Upgrade outbound investment
File Photo / China Daily

But despite having emerged as the world's third-largest outward investor, China is in urgent need of broadening its global perspective on outbound investment. In the initial stages of reform and opening-up, China's ODI was basically aimed at setting up small trading companies or offices to establish overseas contacts or provide supporting services for the country's export and import trade.

And after more than three decades of reform and opening-up, to a great extent, the country's outward investment is still oriented to foreign trade and domestic manufacturing, and of little significance for the integration of global resources. Statistics from the Chinese Ministry of Commerce show that about 65 percent of China's ODI in 2012 went to the leasing, commercial service and mining sectors, indicating an investment structure that is out of step with the circumstances in the post-financial crisis era.

The international investment climate has been undergoing profound changes since the onset of the global financial crisis. First and foremost, international investment has become an important means for developing countries to integrate into the global economy, participate in the division of labor within the global value chains and realize their industrial and technological upgrading.

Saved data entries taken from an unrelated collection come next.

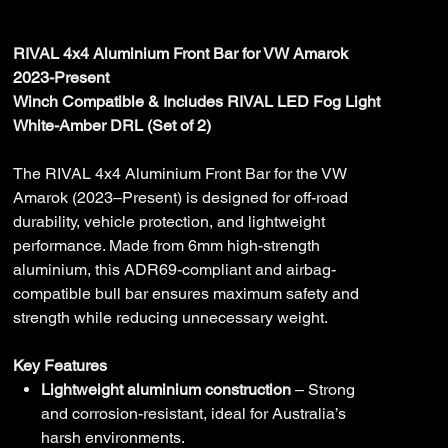
Price
$4,175.00
RIVAL 4x4 Aluminium Front Bar for VW Amarok
2023-Present
Winch Compatible & Includes RIVAL LED Fog Light
White-Amber DRL (Set of 2)
The RIVAL 4x4 Aluminium Front Bar for the VW
Amarok (2023–Present) is designed for off-road
durability, vehicle protection, and lightweight
performance. Made from 6mm high-strength
aluminium, this ADR69-compliant and airbag-
compatible bull bar ensures maximum safety and
strength while reducing unnecessary weight.
Key Features
Lightweight aluminium construction
– Strong
and corrosion-resistant, ideal for Australia’s
harsh environments.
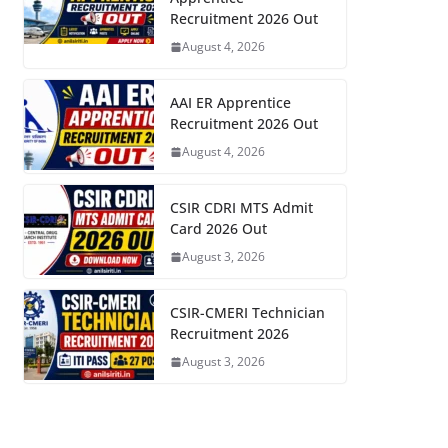
Recruitment 2026 Out
August 4, 2026
AAI ER Apprentice
Recruitment 2026 Out
August 4, 2026
CSIR CDRI MTS Admit
Card 2026 Out
August 3, 2026
CSIR-CMERI Technician
Recruitment 2026
August 3, 2026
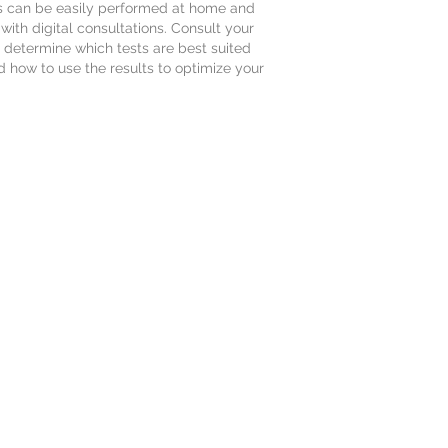
s can be easily performed at home and
ith digital consultations. Consult your
to determine which tests are best suited
d how to use the results to optimize your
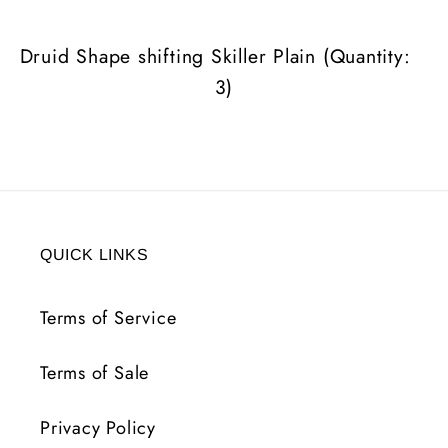
(Quantity:
(Quantity:
3)
3)
Druid Shape shifting Skiller Plain (Quantity:
3)
QUICK LINKS
Terms of Service
Terms of Sale
Privacy Policy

If China continues to excessively orient its outward investment to the low-end manufacturing and export sectors, it will miss the opportunities to integrate global resources, especially advanced technologies, and be kept at the low end of global value chains. That is one of the reasons why China's outward investment requires a broad global perspective.

Also, in the context of the third industrial revolution, which features the development of Internet technologies and renewable energies, no country is capable of technological monopoly as the globalization of research and development is already underway. Production in this era will be decentralized in low volumes and customized with designs tailored for regional and even individual tastes. These will change the international division of labor, where, at present, developed countries dominate the research and development process while developing economies mostly undertake manufacturing.